ASSIGNMENT ::
The expected answer is the data below, printed verbatim without its pictures.

*** SOURCE DATA ***

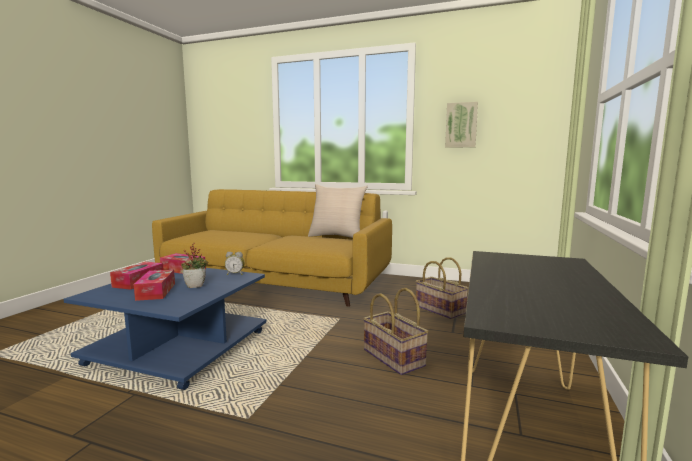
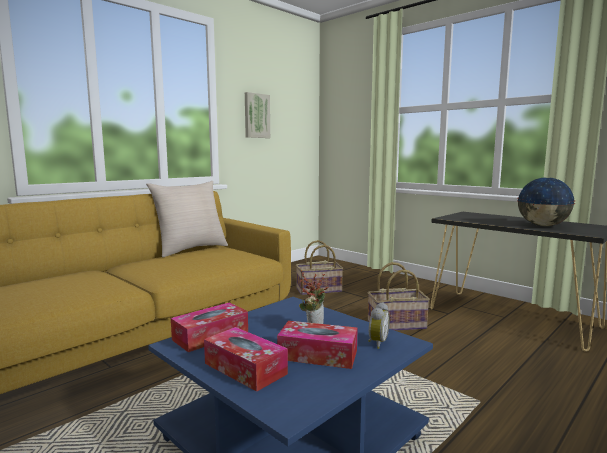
camera: 65 degrees left, 0 degrees up
alarm clock [225,252,244,275] -> alarm clock moved to [368,302,390,349]
none -> globe [517,177,575,226]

*** End of SOURCE DATA ***

WORKED SOLUTION ::
camera: 65 degrees left, 0 degrees up
alarm clock [225,252,244,275] -> alarm clock moved to [368,302,390,349]
none -> globe [517,177,575,226]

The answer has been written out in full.